Within the first few weeks of being diagnosed with ALL (acute lymphoblastic leukaemia), a doctor told me that I would most likely never be able to get pregnant and become a biological mother. The strong and intense treatment against cancer would destroy my ovarian reserve and my levels of AMH (anti-mullerian hormone). Ironically enough, at that moment, when I was bed-ridden at the hospital fighting cancer, three of my boyfriend’s friends were at the same hospital a few floors below, having their children being born. The desire to have kids became stronger for my boyfriend, since most of his friends were having kids. Yet the only thing that occupied my mind was getting well. I remember thinking that if my fertility were to get affected, at least it meant that I had survived cancer. I focused on what I thought was most important – life.
Coping with cancer and infertility
But, I am a notoriously positive person and my body felt strong and happy. I decided to do everything I could in order to become pregnant. It wasn’t until we seriously started trying that the first heartaches began. We tried our best to do everything right but nothing was working. Everything happened gradually, and little by little, it was getting more and more difficult to keep our hopes high that having children biologically would be possible. In my head, in order to hold on, I consistently re-told myself the following two things:
- Life can be beautiful and fulfilling without a child. What would I like to fill my life with if children aren’t an option?
- I am not going to give up even if the journey is a long one. On forums, I had read about stories that ended well – couples who had tried and finally managed to get pregnant after seven years.

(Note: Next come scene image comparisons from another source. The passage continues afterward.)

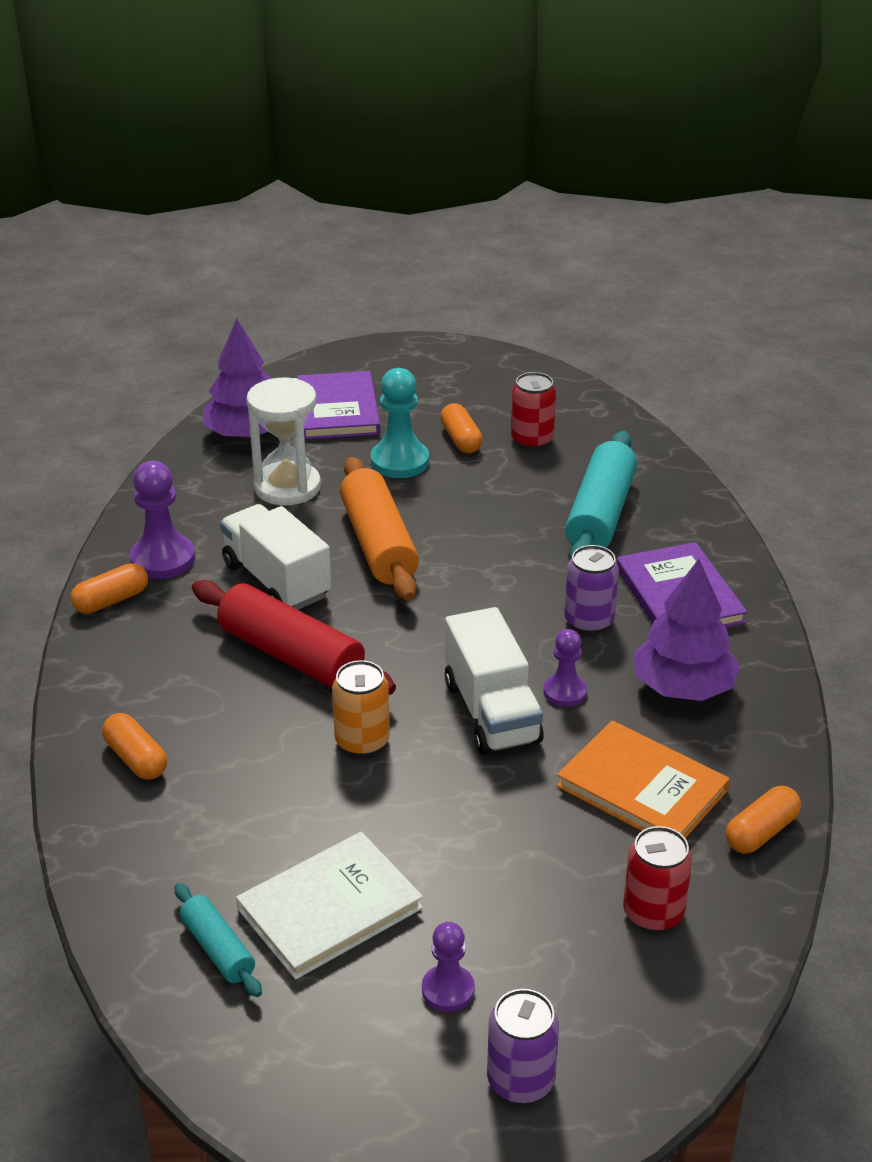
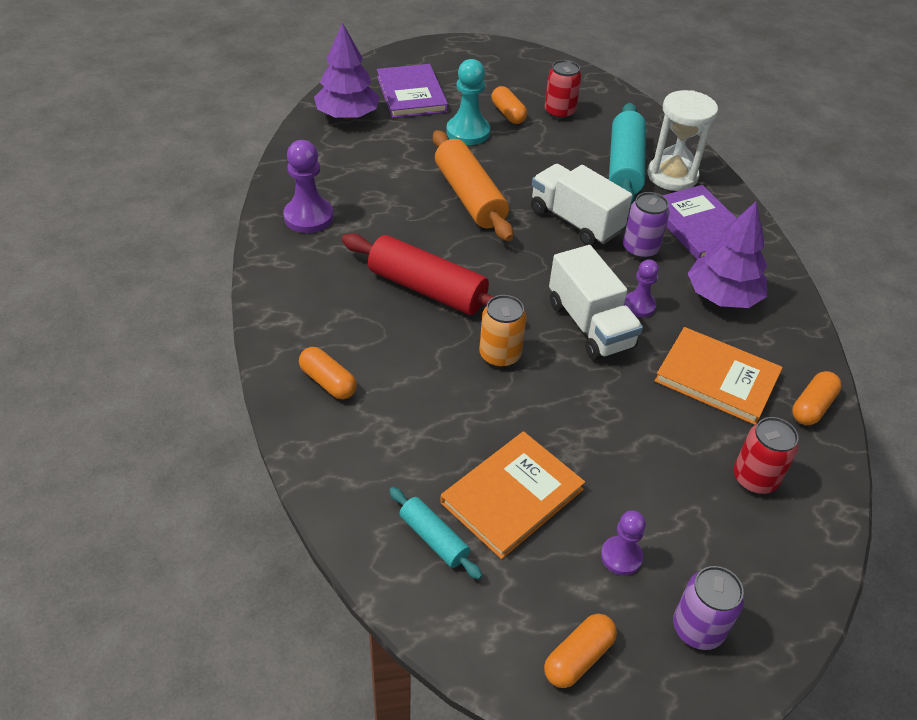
camera: 10 degrees left, 10 degrees up
orange capsule [71,563,148,614] -> orange capsule moved to [544,614,617,688]
white truck [220,504,331,610] -> white truck moved to [531,164,633,246]
white book [236,832,423,980] -> orange book [440,431,585,559]
white hourglass [247,378,321,505] -> white hourglass moved to [648,90,718,191]

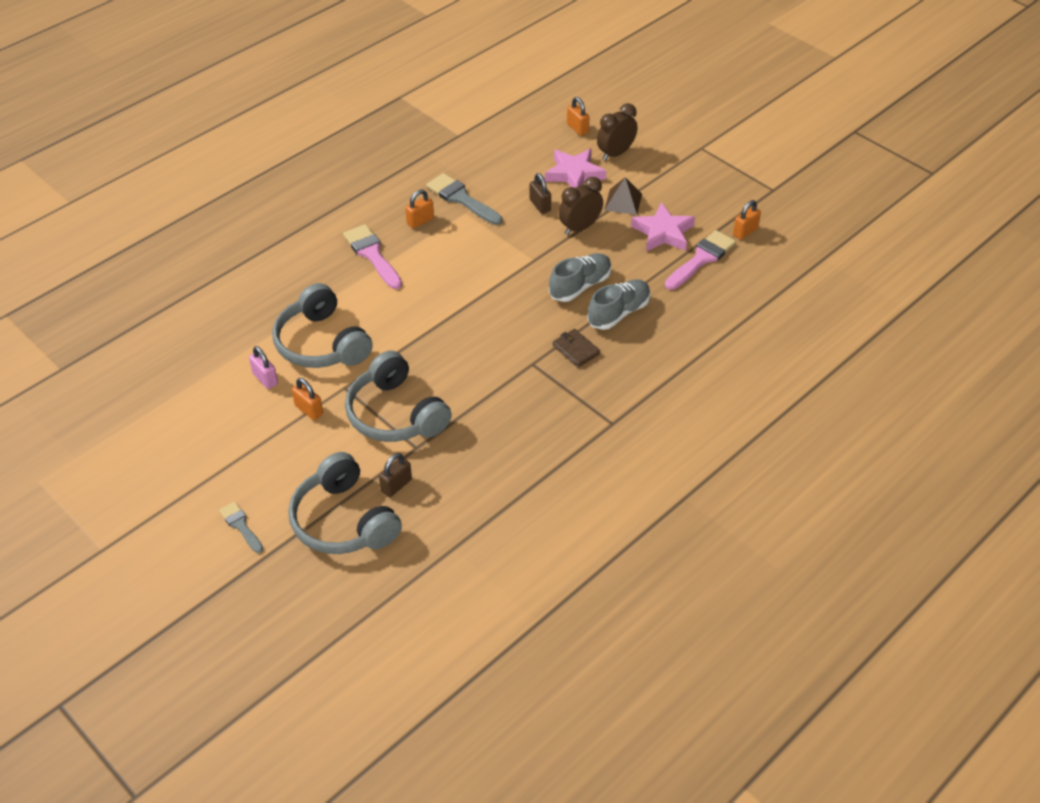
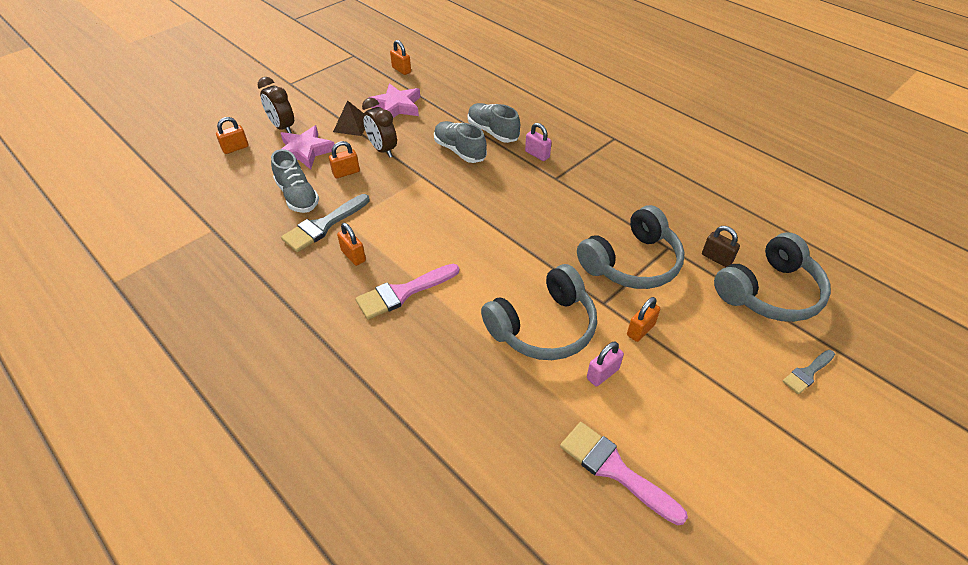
camera: 90 degrees left, 0 degrees up
brown padlock [530,173,551,214] -> orange padlock [329,141,360,179]
brown wallet [553,329,600,368] -> pink padlock [525,123,552,161]
pink brush [665,230,736,290] -> pink brush moved to [560,422,688,525]
none -> grey shoe [271,149,319,213]

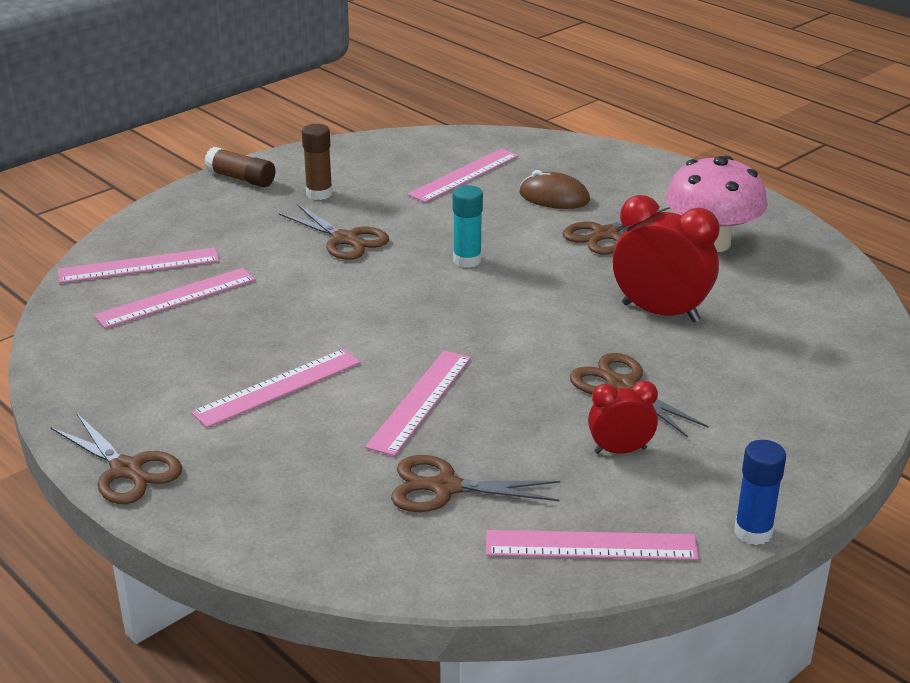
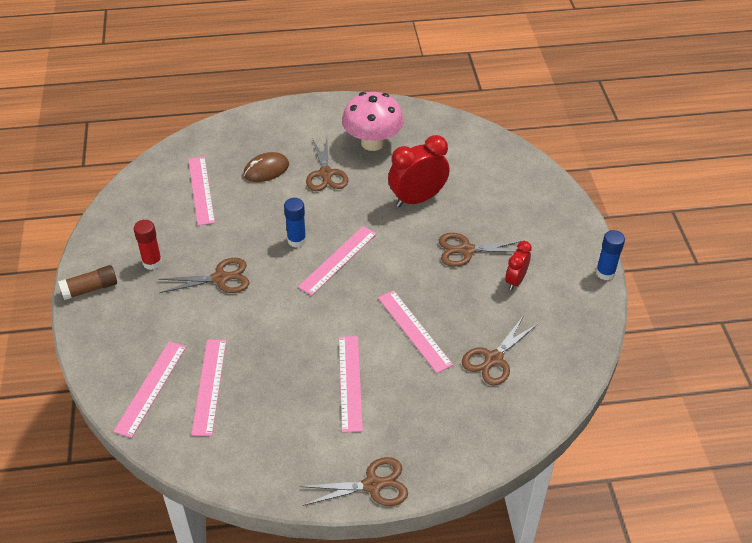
camera: 55 degrees left, 15 degrees up
brown glue stick [302,124,333,200] -> red glue stick [134,220,162,270]
turquoise glue stick [453,185,483,268] -> blue glue stick [284,198,306,247]
pink ruler [486,530,699,560] -> pink ruler moved to [298,226,377,296]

Tears streamed down my face when I saw mothers with their daughters at the shopping mall or at our local sushi restaurant. I wasn’t longing for a baby. I was longing for a little girl that I could show the world to and share everything I love about life with.
Setting my mind on conception
So what does it really mean to do everything possible in order to get pregnant? Well, I was reading up on all the information I could get my hands on and tried to apply what I believed made sense and what felt more or less easy to implement. Supplements, healthy food, exercise, and meditation became my guiding stars. Even though I did my best to eat healthily, I also treated myself to fun things and ate food that may not have been the most nutritious but that filled my soul with life and my body with laughter. For me, no matter how healthy or “right” I tried to be and do things, I was convinced that if I felt happy in my body, it would create a good atmosphere where an embryo would feel comfortable. I danced a lot and spent my time doing plenty of things that made me feel good. In the end, that became as vital and important as every other piece of the puzzle.
Trying to get pregnant through IVF
After some fertility testing, we decided that we would try IVF. I was recommended to consider egg donation since my ovarian reserve was damaged and my AMH levels were very low, but I insisted on trying with my own eggs so we did. After several weeks of hormonal treatment, it was finally possible for me to undergo the surgery and have eggs taken out so that we later could inseminate with my boyfriend’s sperm. Unfortunately, only three eggs were taken out and only one survived to implant. I was devastated, but at the same time full of the IVF expression, “one golden egg is all it takes.” I was hopeful and when we did a pregnancy test, it showed positive! It was Christmas eve and the joy was immense. A few weeks went by and two hours after hearing the little heartbeat at the ultrasound, I felt like I was being stabbed in the stomach. The pregnancy ended with a painful miscarriage.
I was sad and disappointed. But at the same time, I was grateful that my body took away what wasn’t healthy. My positive spirit helped me find the strength in thinking that my body reacted the right way, even if it wasn’t what I wished for. After the bleeding stopped, I began to calculate when I was going to ovulate again so that we could give it another try. Nothing was going to take away my faith. A new IVF appointment was scheduled in a few months’ time, but we would still try on our own in the meantime.
Learning to listen to my body
I had read about fertility and how to know when you’re ovulating, so I was very attentive. Suddenly, my body matched the description of what fertile secretion would be like. I said nothing to my boyfriend, so as not to put pressure on him or get his hopes up. My hope was enough for us both! A few weeks later, I was experiencing the familiar fatigue I once had due to cancer so I decided to do a pregnancy test. It showed positive!
What I learned on the road to getting pregnant
It is now with huge gratitude and humility that I experience one pregnancy week after another. I am so grateful that my body was able to do this for me, and also so grateful that I didn’t give up. I have learned so much on this journey – about myself, what was serving me and what wasn’t. I got to the bottom of things that weren’t making me happy or weren’t good for me. I increased my quality of life and I became kinder towards myself.
Despite the joy I find in my pregnancy, I feel deeply for those who long to build a family biologically and are still trying. Today, I hope for them.